Если бы не ночь, Руднев увидел бы, что сосед его покраснел.

— Однако вы не только суровы — вы и язвительны, — отвечал он, — впрочем, это ничего. Давича я еще сказал этому болвану-Сарданапалу: всякому свое: кабану — клык, волку — зуб, а лошади — копыто. Только вы меня не язвите — это не подействует. Вы лучше мне скажите, почему вы не хотите в Троицкое? Вы нас всех, признаться, заинтересовали вашим ночным побегом. Знаете, это — своего рода сила. Многие люди идут на смерть, на труд, но на внезапное нарушение приличия и рутины — решатся очень немногие. И мне и Катерине Николавне это очень понравилось.

«И мнеи Катерине Николаевне!», подумал Руднев: «вот как! Я-то, я-то!.. А ведь какая у него приятная, добрая улыбка и какое выразительное лицо!» — Я считаю это скорее слабостью, чем силой, — заметил он громко.

— Это делает честь вашей скромности; но это та же теория, что самоубийство — слабость, а ослиное терпение — сила; а не хуже ли всего презирать себя и олицетворять что-нибудь безличное и пошлое. Не правда ли?

— Не знаю-с.

— Ну, полноте! — сказал Милькеев, — ездите-ка в Троицкое почаще. Если у вас есть какие-нибудь язвы, они заживут там. Такого общества, как наше, вы нескоро найдете. Александра Лихачева вы видели и понимаете немного, а брат его, предводитель, разве дюжинный человек? Он должен найти лазейку в вашу душу уже потому, что кончил курс с золотой медалью в Москве, жил в самом мыслящем кругу еще студентом, отказался от кафедры и уехал сюда, подобно вам. Дворяне как-то умудрились его оценить, выбрали его, и так как имение почти все не его, а младшего брата (они ведь от разных матерей, как вы знаете), так дворяне дают ему от себя пять тысяч в год. Где вы это найдете?

— Знаю, давно знаю, — отвечал Руднев. — Знаю также, что он и прошлого года, и третьего года на следствии высек крестьян. Видно, жаль было с пятью тысячами расстаться!

— Катерина Николавна упрекала его за это, — продолжал Милькеев, — и сказала, что лучше бы оставить должность тотчас же. А он ей отвечал хоть и грубо, но неглупо: «Вы переплели в рамку спину мужика, повесили на стену и любуетесь ей. По-вашему — брось дело, только не марайся; а по-моему — замарайся лучше, да держись за дело, в котором ты лучше многих». — «Вы, говорит, Катерина Николавна, — дух, а я плоть». Больно, а надо ведь сознаться, что это нерешенный вопрос, и надо еще знать, лучше ли будет крепостным, если у дворян будет другой предводитель? Одного овса сколько передавал бедным взаймы! Впрочем, Бог с ним!
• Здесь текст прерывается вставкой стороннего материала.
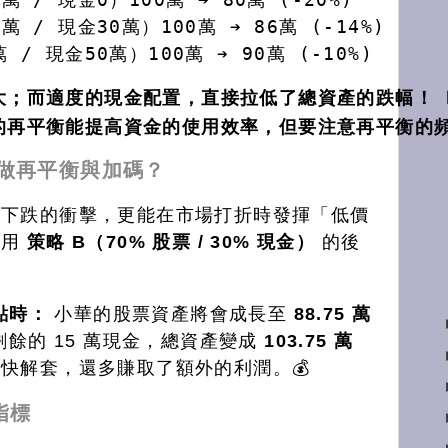
6萬 / 現金30萬
）100萬 ➔ 86萬 (-14%)
 / 現金50萬）100萬 ➔ 90萬 (-10%)
大；而適度的現金配置，直接拉低了總資產的跌幅！
 
的再平衡能提高資金的使用效率，但要注意再平衡的
」做再平衡與加碼？
收下跌的衝擊，更能在市場打折時發揮「低價
採用
策略 B（70% 股票 / 30% 現金）
的後
點時：
小華的股票資產將會成長至
88.75 萬
加上剩餘的 15 萬現金，總資產變成
103.75 萬
快解套，還多賺取了額外的利潤。💰
指標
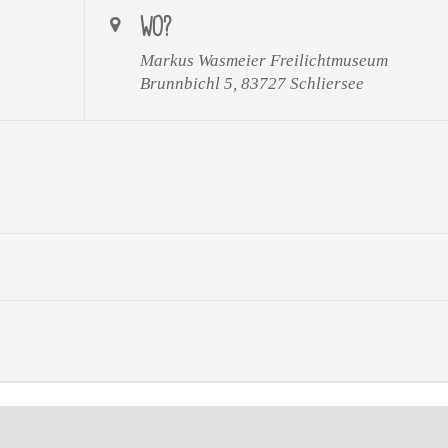
WO?
Markus Wasmeier Freilichtmuseum
Brunnbichl 5, 83727 Schliersee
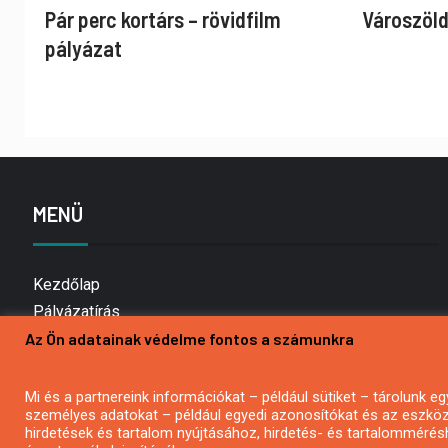
Pár perc kortárs – rövidfilm
Városzöld
pályázat
MENÜ
Kezdőlap
Pályázatírás
Az Ön adatainak védelme fontos a számunkra
Bemutatkozás
Médiaajánlat
Hírlevél feliratkozás
Mi és a partnereink információkat – például sütiket – tárolunk
személyes adatokat – például egyedi azonosítókat és az eszköz 
Impresszum
hirdetések és tartalom nyújtásához, hirdetés- és tartalommérés
Kapcsolat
Главное, она- она фон, на котором вышивается вся эта жизнь, неподвижная звезда, без которой ничего на планете не жило бы и не двигалось. Она совершенна до бесцветности. Ее даже невыносимой нельзя назвать, как других слишком хороших женщин: ее лень и маленькие малодушия обворожительны, ее все любят. Вам надо ездить к нам непременно.
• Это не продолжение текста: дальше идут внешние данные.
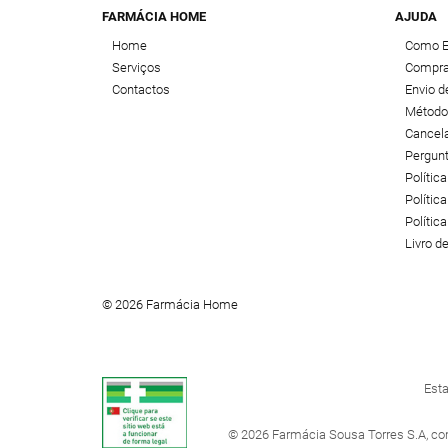
FARMÁCIA HOME
AJUDA
Home
Como 
Serviços
Compra
Contactos
Envio 
Método
Cancel
Pergun
Polític
Política
Polític
Livro 
© 2026 Farmácia Home
Esta
© 2026 Farmácia Sousa Torres S.A, co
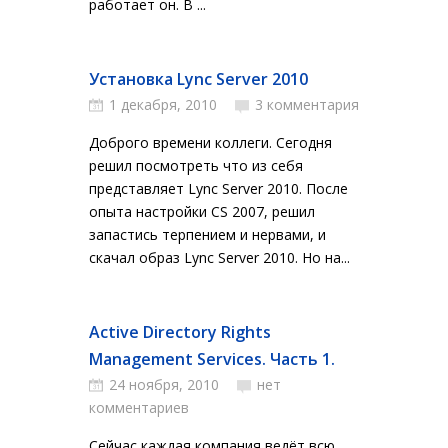
работает он. В ...
Установка Lync Server 2010
1 декабря, 2010
3 комментария
Доброго времени коллеги. Сегодня
решил посмотреть что из себя
представляет Lync Server 2010. После
опыта настройки CS 2007, решил
запастись терпением и нервами, и
скачал образ Lync Server 2010. Но на...
Active Directory Rights
Management Services. Часть 1.
24 ноября, 2010
нет
комментариев
Сейчас каждая компания ведёт всю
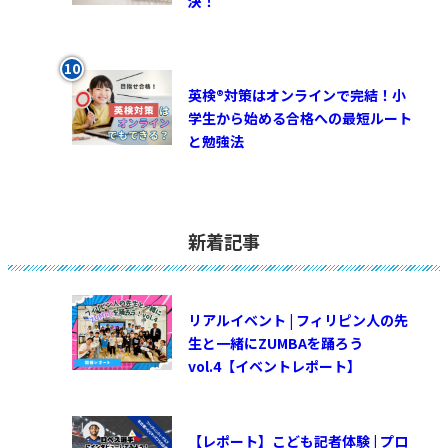
決！
英検®対策はオンラインで完結！小
学生から始める合格への最短ルート
と勉強法
新着記事
リアルイベント | フィリピン人の先
生と一緒にZUMBAを踊ろう
vol.4【イベントレポート】
【レポート】こども記者体験 | プロ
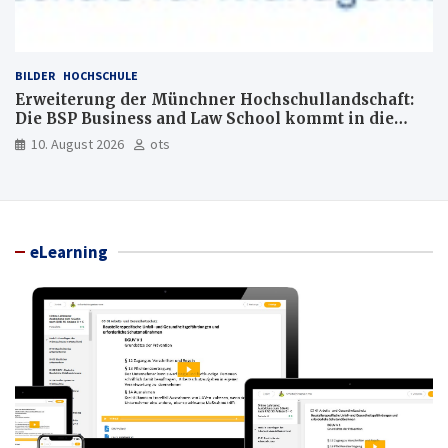
BILDER
HOCHSCHULE
Erweiterung der Münchner Hochschullandschaft:
Die BSP Business and Law School kommt in die
Maxvorstadt
10. August 2026
ots
eLearning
— Благодарю вас за вашу заботливость; но ездить к вам,не знаю, зачем я буду. Не для того ли, чтобы навести уныние на все это ваше...как бы это сказать...

— Не знаю, за что это вы мне все колкости говорите! — мягко и ласково отвечал Милькеев. — Я к вам, а вы от меня, — прибавил он так простодушно, что Руднева схватило за сердце.
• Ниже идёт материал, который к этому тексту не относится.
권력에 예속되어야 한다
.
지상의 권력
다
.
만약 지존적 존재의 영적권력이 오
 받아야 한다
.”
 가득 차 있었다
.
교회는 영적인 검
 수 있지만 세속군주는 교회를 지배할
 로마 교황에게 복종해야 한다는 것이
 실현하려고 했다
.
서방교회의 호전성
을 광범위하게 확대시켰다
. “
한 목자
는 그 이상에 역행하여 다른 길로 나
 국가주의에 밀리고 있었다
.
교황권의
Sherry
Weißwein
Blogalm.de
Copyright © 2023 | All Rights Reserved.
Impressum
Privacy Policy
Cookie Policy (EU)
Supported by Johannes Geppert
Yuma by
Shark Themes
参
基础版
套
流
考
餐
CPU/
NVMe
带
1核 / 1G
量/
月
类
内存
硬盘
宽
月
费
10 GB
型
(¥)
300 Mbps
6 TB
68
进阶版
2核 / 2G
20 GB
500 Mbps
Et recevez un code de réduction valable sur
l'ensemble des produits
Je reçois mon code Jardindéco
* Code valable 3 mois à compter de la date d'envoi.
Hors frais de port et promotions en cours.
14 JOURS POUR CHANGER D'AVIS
— Ну, спасибо вам, коли так! — сказал он, вздохнув. — Да знаете ли что? Вы вот ее хвалите что-то очень. Знаете ли что? К мужикам-то она везде будет добра! Мужик-то не mauvais-genre. Ему дал отдых, да денег, да два добрых слова сказал, так и квит. А ведь гроза этих аристократов — мы... мы... Вот где реактив-то для них химический, в нашем брате, то есть в моем. Вы, конечно, сюда не относитесь.